Abstract:
We observe an unknown $d$-variable function $f=f(t)$, $t=(t_1,\dots,t_d)\in[0,\,1]^d,$$f\in L_2([0,\,1]^d)$ in Gaussian white noise of level $\varepsilon>0$. We test the null hypothesis $H_0\colon f=0$ against the alternative $H_1$. Under the alternative, we suppose that unknown function is bounded away from zero:
$$
\|f\|\ge r_\varepsilon,$$
for some positive family $\underset{\varepsilon\to0}{r_\varepsilon\to0}$. Moreover, we assume that unknown $d$-variable $f$ is a function of a smaller number of variables $s$ (“sparse variable” function), and this function satisfies some regularity constraints.
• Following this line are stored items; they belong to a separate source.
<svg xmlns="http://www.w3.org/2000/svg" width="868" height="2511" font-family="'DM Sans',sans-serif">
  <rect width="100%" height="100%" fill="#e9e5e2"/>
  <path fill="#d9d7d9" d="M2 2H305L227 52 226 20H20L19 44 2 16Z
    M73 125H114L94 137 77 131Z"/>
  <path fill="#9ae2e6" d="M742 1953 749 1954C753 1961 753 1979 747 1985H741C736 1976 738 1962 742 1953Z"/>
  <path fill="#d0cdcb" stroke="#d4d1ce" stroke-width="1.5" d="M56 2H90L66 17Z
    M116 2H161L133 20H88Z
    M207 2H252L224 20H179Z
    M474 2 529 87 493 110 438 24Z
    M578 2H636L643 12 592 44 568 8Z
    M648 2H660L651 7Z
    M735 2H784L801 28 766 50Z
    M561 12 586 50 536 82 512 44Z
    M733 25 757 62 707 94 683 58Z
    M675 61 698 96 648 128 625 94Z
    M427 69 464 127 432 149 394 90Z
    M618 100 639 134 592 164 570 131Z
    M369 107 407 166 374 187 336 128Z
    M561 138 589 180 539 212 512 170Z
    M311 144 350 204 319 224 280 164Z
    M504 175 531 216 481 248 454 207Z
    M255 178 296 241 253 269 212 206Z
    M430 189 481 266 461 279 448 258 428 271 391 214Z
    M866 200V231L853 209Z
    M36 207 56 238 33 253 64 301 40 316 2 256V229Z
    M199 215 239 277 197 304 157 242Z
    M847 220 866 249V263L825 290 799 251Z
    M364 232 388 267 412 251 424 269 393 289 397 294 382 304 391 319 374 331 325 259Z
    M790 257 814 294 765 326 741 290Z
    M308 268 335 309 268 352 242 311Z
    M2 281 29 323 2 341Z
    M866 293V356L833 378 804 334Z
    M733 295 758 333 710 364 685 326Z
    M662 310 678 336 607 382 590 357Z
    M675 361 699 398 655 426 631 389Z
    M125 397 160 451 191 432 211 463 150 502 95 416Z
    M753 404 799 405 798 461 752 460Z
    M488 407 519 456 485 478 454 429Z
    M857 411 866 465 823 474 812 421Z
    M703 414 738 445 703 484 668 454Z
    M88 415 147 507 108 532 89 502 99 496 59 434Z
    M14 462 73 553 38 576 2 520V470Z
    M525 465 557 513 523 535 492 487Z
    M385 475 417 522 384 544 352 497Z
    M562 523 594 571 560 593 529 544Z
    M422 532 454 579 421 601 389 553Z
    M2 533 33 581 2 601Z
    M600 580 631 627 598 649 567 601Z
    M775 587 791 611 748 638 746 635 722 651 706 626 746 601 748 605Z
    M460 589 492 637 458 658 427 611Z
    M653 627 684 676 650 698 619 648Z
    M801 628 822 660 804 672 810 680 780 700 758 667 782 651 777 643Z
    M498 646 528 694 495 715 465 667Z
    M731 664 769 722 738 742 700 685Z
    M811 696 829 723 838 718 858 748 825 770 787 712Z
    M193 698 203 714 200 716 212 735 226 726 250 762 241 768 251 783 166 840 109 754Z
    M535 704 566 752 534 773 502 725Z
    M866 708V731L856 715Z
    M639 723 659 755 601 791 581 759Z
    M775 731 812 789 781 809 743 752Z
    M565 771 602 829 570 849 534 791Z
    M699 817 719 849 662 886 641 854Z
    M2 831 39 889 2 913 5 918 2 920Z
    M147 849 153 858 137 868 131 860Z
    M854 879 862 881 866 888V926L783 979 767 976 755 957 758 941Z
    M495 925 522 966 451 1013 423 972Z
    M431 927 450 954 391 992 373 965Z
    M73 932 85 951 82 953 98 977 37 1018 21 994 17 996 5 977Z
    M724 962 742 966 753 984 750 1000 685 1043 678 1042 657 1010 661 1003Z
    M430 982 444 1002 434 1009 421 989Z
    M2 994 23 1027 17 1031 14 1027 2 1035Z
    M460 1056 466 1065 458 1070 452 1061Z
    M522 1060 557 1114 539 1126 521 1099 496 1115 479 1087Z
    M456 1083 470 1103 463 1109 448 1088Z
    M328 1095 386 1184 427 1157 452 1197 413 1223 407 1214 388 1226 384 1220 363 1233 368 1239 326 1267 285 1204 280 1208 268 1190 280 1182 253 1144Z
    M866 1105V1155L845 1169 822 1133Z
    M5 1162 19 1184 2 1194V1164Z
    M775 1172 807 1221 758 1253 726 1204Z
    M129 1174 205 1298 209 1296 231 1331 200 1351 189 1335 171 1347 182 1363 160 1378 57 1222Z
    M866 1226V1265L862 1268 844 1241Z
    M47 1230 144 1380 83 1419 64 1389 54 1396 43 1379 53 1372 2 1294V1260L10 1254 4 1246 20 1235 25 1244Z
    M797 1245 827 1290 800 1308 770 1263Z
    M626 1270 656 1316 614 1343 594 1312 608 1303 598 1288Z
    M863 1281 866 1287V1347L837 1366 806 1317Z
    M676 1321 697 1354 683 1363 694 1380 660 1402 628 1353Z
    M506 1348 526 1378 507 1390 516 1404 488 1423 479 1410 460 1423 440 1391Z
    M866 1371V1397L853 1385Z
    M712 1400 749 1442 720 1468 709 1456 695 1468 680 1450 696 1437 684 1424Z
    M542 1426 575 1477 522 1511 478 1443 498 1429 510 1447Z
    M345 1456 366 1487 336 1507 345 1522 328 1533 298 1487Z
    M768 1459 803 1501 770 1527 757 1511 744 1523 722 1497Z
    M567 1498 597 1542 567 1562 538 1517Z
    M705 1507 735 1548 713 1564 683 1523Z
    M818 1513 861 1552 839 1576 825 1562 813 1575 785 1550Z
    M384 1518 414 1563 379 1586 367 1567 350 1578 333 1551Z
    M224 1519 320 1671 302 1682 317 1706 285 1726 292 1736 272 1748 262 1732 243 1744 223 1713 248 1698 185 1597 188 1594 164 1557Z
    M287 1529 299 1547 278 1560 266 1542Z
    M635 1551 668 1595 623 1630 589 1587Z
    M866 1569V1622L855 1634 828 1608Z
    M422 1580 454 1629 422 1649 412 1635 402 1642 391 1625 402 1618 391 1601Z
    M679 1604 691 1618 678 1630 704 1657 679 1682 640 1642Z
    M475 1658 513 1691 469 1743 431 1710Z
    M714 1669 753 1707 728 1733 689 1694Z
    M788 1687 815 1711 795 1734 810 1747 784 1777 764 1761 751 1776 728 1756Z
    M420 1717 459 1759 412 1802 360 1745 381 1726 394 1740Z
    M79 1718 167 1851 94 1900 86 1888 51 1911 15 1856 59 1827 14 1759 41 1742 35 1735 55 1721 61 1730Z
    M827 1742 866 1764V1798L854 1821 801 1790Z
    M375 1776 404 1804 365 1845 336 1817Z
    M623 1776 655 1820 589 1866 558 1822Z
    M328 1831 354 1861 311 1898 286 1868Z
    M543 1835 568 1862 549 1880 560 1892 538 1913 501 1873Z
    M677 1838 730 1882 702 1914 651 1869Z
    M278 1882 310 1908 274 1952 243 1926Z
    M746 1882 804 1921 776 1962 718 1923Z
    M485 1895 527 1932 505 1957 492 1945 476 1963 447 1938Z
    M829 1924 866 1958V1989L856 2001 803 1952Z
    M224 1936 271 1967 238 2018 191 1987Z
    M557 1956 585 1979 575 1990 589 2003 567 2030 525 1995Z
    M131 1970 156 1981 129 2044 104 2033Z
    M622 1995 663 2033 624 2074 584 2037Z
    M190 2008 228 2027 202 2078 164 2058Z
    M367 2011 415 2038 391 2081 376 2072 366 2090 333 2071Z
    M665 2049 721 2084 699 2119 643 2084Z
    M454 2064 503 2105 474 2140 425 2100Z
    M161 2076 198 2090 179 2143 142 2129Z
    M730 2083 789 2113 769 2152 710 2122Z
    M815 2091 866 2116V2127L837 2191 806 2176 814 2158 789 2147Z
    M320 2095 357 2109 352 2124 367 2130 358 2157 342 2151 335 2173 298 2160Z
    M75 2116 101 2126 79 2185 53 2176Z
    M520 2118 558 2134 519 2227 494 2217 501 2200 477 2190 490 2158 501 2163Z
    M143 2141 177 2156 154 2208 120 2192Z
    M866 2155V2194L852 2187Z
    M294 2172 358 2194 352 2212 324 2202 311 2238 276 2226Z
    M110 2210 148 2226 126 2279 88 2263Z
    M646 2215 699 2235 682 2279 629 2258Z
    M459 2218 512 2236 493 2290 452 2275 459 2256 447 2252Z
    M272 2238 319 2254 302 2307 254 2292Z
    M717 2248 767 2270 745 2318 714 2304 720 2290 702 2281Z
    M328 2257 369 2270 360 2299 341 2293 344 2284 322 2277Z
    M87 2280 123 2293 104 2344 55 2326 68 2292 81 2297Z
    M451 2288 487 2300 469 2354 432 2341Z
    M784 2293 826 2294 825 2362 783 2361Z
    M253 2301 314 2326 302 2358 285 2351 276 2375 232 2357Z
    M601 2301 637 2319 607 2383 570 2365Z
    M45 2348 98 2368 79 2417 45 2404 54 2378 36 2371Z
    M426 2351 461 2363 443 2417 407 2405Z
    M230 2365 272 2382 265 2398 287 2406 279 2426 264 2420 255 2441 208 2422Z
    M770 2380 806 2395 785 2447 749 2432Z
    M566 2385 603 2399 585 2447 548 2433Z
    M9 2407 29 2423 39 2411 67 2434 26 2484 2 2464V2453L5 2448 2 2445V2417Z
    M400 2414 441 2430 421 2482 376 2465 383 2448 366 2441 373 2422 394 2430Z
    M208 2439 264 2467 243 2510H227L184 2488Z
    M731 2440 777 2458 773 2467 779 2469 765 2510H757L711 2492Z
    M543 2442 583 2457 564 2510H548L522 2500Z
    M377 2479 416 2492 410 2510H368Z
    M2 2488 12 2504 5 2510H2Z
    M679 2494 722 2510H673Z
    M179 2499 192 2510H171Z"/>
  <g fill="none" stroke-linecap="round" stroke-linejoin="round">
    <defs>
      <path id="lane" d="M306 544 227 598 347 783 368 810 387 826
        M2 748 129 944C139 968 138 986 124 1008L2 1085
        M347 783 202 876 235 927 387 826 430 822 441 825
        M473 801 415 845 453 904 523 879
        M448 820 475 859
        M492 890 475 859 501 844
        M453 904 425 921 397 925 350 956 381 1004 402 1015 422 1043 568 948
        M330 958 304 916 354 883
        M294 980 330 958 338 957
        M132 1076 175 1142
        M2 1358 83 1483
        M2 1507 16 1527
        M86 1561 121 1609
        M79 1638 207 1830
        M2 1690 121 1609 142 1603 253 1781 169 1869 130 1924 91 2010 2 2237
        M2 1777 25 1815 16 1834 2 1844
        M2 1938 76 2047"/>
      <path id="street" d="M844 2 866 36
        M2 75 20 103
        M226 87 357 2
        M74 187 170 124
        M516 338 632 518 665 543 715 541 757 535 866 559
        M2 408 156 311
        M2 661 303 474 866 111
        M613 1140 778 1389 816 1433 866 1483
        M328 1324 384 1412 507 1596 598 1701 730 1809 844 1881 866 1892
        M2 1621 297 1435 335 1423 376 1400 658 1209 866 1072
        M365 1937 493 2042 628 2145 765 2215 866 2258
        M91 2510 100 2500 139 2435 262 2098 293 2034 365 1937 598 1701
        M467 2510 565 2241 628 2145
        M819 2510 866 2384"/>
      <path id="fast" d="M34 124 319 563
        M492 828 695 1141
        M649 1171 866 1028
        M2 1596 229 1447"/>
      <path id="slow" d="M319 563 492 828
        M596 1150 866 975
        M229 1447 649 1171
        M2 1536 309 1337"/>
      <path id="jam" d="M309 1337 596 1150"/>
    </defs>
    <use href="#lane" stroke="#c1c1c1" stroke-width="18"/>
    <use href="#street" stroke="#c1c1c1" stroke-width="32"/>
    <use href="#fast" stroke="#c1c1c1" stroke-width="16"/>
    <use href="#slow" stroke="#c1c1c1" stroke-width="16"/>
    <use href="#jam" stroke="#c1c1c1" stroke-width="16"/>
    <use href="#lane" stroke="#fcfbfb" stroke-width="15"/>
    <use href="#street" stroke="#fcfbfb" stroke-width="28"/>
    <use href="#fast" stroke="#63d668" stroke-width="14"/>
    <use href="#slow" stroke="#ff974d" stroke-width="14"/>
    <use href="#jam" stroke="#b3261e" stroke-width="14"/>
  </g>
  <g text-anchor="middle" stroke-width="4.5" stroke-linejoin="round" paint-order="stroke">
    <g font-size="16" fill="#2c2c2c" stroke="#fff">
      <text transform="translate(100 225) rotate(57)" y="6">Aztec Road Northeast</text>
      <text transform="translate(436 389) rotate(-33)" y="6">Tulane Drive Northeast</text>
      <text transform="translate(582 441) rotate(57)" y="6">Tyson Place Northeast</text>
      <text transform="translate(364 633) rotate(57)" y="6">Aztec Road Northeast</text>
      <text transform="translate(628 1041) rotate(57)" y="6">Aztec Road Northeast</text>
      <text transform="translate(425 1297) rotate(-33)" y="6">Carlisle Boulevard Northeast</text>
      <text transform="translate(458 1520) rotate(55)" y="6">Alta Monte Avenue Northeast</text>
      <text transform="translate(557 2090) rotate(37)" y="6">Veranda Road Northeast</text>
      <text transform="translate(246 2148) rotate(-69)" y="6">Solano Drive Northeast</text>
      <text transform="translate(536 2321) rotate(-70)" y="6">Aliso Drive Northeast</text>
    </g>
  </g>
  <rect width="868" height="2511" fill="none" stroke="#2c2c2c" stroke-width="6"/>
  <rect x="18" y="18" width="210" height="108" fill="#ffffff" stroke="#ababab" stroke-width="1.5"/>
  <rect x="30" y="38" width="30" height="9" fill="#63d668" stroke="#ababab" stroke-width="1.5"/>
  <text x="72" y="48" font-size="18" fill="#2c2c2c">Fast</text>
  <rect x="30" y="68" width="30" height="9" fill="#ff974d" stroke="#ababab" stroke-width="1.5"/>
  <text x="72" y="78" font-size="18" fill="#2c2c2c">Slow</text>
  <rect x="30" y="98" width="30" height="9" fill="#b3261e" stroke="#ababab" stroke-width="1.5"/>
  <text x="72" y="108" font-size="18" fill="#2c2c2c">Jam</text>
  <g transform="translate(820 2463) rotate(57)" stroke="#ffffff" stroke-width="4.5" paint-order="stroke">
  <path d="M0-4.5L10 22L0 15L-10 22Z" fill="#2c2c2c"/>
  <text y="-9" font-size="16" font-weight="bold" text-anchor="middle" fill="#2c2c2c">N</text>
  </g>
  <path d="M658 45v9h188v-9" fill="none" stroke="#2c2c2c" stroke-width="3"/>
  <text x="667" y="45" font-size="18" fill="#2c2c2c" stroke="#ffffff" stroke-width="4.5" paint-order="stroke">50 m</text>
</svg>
We also consider the problem of adaptation in $k=1,\dots,s$. We assume that $d=d_\varepsilon\to\infty$. The integer $s\in\mathbb N$ could be fixed or $s=s_\varepsilon\to\infty$, $s=o(d)$. We study the minimax error probabilities and obtain the minimax separation rates that provide distinguishability in the problems. Then, we apply the results obtained for the case of the alternatives from the Sobolev balls with the remote $L_2$-ball.
Key words and phrases:detection of sparse signal, minimax testing, minimax adaptive testing, sharp detection bounds.